§ **Texto del ejercicio**:
Clima social, desafío para oficialismo y oposición

Puestos en clave de su evolución en el último año, los datos de encuestas transversales recolectados en la región metropolitana del AMBA por las cinco mediciones del Monitor del Clima Social entre diciembre de 2016 y febrero de 2018, muestran un preocupante patrón de estabilidad en niveles relativamente altos de inseguridad socio-laboral, alimentaria y económica.

Tras un ligero repunte experimentado a fines del año pasado –en buena medida imputable a la estrategia del gobierno de apuntalar el gasto público con financiamiento externo para hacer frente a los compromisos presupuestarios que imponía el calendario electoral– la última medición de la encuesta identifica un claro deterioro de todos los indicadores subjetivos (percepciones individuales) y objetivos (experiencias personales y a nivel del hogar) de inseguridad, que en la actualidad se ubican algo por debajo de los valores mínimos obtenidos cuando se inició este estudio.

§ **Datos proporcionados**:

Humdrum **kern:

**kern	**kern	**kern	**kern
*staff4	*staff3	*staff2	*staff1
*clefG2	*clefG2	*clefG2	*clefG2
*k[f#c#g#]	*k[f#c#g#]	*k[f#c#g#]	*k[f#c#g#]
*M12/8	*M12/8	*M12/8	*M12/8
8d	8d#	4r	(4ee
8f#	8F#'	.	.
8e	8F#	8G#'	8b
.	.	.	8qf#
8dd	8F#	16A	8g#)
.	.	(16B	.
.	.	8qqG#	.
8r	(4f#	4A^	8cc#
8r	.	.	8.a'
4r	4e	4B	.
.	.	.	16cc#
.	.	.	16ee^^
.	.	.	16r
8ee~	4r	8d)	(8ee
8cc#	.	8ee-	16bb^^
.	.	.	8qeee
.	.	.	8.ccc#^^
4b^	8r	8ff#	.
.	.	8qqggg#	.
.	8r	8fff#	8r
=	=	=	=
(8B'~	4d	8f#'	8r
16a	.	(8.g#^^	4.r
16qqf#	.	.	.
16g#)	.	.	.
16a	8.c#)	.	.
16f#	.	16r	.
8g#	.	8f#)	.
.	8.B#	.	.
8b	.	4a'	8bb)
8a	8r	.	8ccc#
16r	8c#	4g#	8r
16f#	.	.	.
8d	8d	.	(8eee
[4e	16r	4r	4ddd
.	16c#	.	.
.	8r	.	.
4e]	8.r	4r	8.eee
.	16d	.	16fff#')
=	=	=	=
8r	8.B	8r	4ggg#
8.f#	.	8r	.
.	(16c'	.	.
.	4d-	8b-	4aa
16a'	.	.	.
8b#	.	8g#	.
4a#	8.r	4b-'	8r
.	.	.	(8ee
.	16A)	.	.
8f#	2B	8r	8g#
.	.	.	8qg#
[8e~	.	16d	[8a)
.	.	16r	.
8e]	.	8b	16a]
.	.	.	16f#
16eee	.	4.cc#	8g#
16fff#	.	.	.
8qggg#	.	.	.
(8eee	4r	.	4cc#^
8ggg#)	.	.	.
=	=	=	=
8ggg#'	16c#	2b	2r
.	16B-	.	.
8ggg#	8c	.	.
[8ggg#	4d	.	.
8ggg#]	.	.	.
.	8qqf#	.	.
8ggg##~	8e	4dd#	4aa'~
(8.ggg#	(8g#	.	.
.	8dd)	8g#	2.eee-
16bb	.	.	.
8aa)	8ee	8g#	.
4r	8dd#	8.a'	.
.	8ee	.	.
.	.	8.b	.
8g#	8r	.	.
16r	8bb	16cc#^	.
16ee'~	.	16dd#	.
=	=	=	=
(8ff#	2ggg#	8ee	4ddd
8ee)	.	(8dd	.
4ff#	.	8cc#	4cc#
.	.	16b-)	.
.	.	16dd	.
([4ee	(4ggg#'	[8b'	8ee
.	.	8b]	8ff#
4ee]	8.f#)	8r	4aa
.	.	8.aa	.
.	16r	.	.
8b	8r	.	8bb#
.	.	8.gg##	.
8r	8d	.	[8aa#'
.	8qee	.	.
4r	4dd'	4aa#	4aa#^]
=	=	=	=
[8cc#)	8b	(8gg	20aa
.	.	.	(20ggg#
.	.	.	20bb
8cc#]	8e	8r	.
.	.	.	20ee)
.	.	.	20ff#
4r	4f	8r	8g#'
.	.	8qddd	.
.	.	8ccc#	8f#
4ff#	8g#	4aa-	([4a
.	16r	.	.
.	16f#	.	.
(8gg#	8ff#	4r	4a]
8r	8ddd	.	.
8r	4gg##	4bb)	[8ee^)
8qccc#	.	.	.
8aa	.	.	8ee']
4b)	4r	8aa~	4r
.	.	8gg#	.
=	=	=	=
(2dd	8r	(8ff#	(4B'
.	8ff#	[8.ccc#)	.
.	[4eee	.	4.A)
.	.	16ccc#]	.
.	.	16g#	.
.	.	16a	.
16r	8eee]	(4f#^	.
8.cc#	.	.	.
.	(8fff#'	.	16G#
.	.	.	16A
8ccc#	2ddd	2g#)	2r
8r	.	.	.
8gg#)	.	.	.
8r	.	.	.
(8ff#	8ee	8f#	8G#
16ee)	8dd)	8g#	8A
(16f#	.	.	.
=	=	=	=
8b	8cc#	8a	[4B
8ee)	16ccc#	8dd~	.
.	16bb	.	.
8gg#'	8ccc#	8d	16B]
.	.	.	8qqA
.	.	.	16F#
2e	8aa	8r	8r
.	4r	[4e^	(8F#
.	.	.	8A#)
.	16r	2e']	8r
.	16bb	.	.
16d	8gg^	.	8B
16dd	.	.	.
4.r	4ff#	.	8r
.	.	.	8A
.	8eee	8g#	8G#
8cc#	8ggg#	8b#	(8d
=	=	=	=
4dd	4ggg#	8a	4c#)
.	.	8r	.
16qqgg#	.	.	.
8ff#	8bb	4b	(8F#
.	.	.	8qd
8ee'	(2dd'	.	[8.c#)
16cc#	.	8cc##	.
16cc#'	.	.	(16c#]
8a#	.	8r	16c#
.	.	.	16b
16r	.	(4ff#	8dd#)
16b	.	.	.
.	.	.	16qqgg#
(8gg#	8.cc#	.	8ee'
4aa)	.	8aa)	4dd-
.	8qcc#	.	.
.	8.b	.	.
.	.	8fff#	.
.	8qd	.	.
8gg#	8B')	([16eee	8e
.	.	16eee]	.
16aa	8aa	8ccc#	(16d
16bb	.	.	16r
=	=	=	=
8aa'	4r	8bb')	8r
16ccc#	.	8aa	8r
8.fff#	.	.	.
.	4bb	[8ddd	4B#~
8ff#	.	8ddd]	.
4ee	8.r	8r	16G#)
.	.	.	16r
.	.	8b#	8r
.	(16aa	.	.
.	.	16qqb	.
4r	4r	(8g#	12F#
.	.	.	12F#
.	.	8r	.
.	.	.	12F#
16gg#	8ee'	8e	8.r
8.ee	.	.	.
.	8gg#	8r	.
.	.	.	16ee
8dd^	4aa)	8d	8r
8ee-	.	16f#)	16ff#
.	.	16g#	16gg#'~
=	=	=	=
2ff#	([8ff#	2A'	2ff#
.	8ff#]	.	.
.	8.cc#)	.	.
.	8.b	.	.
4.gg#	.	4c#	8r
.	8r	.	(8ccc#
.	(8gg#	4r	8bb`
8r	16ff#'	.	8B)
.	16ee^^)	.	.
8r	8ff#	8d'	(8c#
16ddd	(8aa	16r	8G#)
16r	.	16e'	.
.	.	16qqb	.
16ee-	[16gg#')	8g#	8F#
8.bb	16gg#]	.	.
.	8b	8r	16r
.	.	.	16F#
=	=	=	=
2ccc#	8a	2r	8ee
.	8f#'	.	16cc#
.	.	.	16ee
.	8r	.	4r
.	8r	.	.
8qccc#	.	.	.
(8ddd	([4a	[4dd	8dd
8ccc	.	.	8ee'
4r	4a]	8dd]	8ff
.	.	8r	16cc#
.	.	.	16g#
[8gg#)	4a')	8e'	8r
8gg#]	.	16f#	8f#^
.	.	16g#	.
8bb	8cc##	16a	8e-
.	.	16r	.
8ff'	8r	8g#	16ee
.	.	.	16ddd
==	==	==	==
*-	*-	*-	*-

§ **Explora el material**:
1. Traduce al inglés, por favor, esta oración del texto sobre el clima social: «Puestos en clave de su evolución en el último año, los datos de encuestas transversales recolectados en la región metropolitana del AMBA por las cinco mediciones del Monitor del Clima Social entre diciembre de 2016 y febrero de 2018, muestran un preocupante patrón de estabilidad en niveles relativamente altos de inseguridad socio-laboral, alimentaria y económica.»
2. Reproduce el fragmento del texto sobre el clima social que comienza en las palabras "Tras un ligero" y termina después de "inició este estudio.".
3. Según el texto sobre el clima social, ¿entre qué fechas se hicieron las mediciones del Monitor del Clima Social?

§ **Tareas resueltas**:
1. Viewed in terms of their evolution over the past year, the cross-sectional survey data collected in the AMBA metropolitan region by the five measurements of the Social Climate Monitor between December 2016 and February 2018 show a worrying pattern of stability at relatively high levels of socio-occupational, food, and economic insecurity.

2.
Tras un ligero repunte experimentado a fines del año pasado –en buena medida imputable a la estrategia del gobierno de apuntalar el gasto público con financiamiento externo para hacer frente a los compromisos presupuestarios que imponía el calendario electoral– la última medición de la encuesta identifica un claro deterioro de todos los indicadores subjetivos (percepciones individuales) y objetivos (experiencias personales y a nivel del hogar) de inseguridad, que en la actualidad se ubican algo por debajo de los valores mínimos obtenidos cuando se inició este estudio.

3. Entre diciembre de 2016 y febrero de 2018.